What These Violations Mean
The illness policy failures at Tuscany Grill represent the most direct route from a sick worker to a sick customer. Norovirus, which causes roughly 20 million illnesses in the United States each year, spreads primarily through infected food handlers who continue working while symptomatic. A restaurant without a written health policy has no formal mechanism to remove those workers from the line. The combination of no policy and an employee not reporting symptoms, both cited at Tuscany Grill, describes a kitchen where that gap is not theoretical.
Handwashing technique violations, cited at both Tuscany Grill and Taj Modern Indian Cuisine, are distinct from handwashing access violations. The problem is not that sinks are missing or blocked. The problem is that the washing is being done incorrectly, which means pathogens remain on hands even after a worker believes they have complied with protocol. Studies have documented that improper technique reduces pathogen removal significantly compared to correct procedure.

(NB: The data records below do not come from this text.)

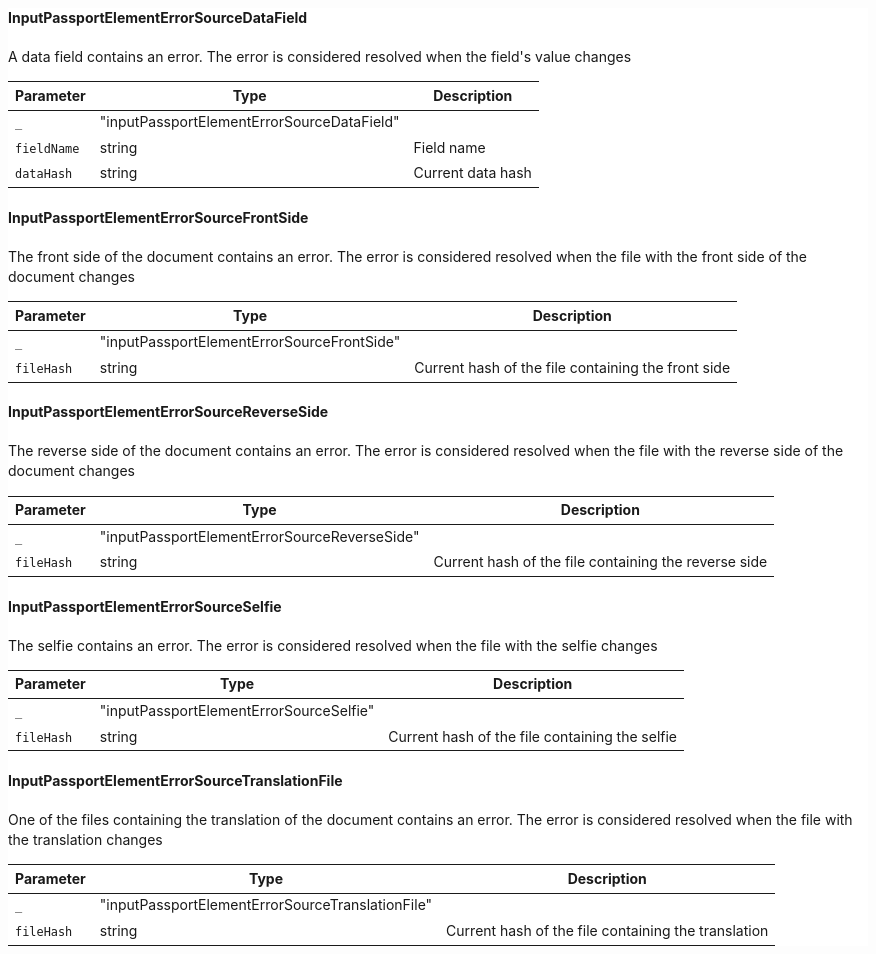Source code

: #### InputPassportElementErrorSourceDataField
A data field contains an error. The error is considered resolved when the field's value changes


| Parameter | Type | Description |
| ---- | ---- | ---- |
| `_` | "inputPassportElementErrorSourceDataField" | |
| `fieldName` | string | Field name |
| `dataHash` | string | Current data hash |

#### InputPassportElementErrorSourceFrontSide
The front side of the document contains an error. The error is considered resolved when the file with the front side of the document changes


| Parameter | Type | Description |
| ---- | ---- | ---- |
| `_` | "inputPassportElementErrorSourceFrontSide" | |
| `fileHash` | string | Current hash of the file containing the front side |

#### InputPassportElementErrorSourceReverseSide
The reverse side of the document contains an error. The error is considered resolved when the file with the reverse side of the document changes


| Parameter | Type | Description |
| ---- | ---- | ---- |
| `_` | "inputPassportElementErrorSourceReverseSide" | |
| `fileHash` | string | Current hash of the file containing the reverse side |

#### InputPassportElementErrorSourceSelfie
The selfie contains an error. The error is considered resolved when the file with the selfie changes


| Parameter | Type | Description |
| ---- | ---- | ---- |
| `_` | "inputPassportElementErrorSourceSelfie" | |
| `fileHash` | string | Current hash of the file containing the selfie |

#### InputPassportElementErrorSourceTranslationFile
One of the files containing the translation of the document contains an error. The error is considered resolved when the file with the translation changes


| Parameter | Type | Description |
| ---- | ---- | ---- |
| `_` | "inputPassportElementErrorSourceTranslationFile" | |
| `fileHash` | string | Current hash of the file containing the translation |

The undercooked food citations across all three restaurants carry the most immediate illness risk for customers. Salmonella in poultry survives below 165 degrees Fahrenheit. Ground beef must reach 155 degrees to kill E. coli O157:H7. When food leaves the kitchen below those thresholds, the margin between a safe meal and a foodborne illness episode is measured in degrees.
The shellfish traceability failure at Tuscany Grill operates on a different timeline. If a customer becomes ill after eating oysters or clams, investigators need to trace the product back through the supply chain to identify the harvest source, the distributor, and whether other restaurants received the same batch. Without proper shell stock tags and records, that investigation stalls at the restaurant's back door.
The Longer Record
Tuscany Grill's 18 prior inspections on record place this week's findings in a facility with a substantial inspection history. Eight high-severity violations in a single inspection is a heavy load for any restaurant, but it is especially notable at a location that has been through the inspection process nearly two dozen times. The violations documented this week, covering management presence, illness reporting, cooking temperatures, and consumer disclosures, are not obscure or technical. They are foundational.
Taj Modern Indian Cuisine has 24 prior inspections on record, the second-highest count among this week's flagged facilities. The food contact surface and undercooked food citations documented this week are among the most commonly recurring violation types in Florida's inspection data, which makes their presence at a facility with 24 inspections worth noting.
Tijuana Flats carries the longest inspection history of the three, with 29 prior inspections on record. The chemical storage violation cited this week is not a repeat of the temperature or sanitation issues documented at the other two restaurants. But a facility that has been through nearly 30 inspections and is still receiving high-severity citations for improperly stored toxic chemicals near food has had ample opportunity to address that category of risk.
Across all three facilities, 29 inspections is the high-water mark and 18 is the floor. None of these are new restaurants encountering state inspectors for the first time. The violations documented this week occurred at locations with a combined 71 prior inspections on record.
What remains unresolved is whether Tuscany Grill's shellfish records, which inspectors found inadequate, can account for all raw shellfish served to customers during the period before the inspection.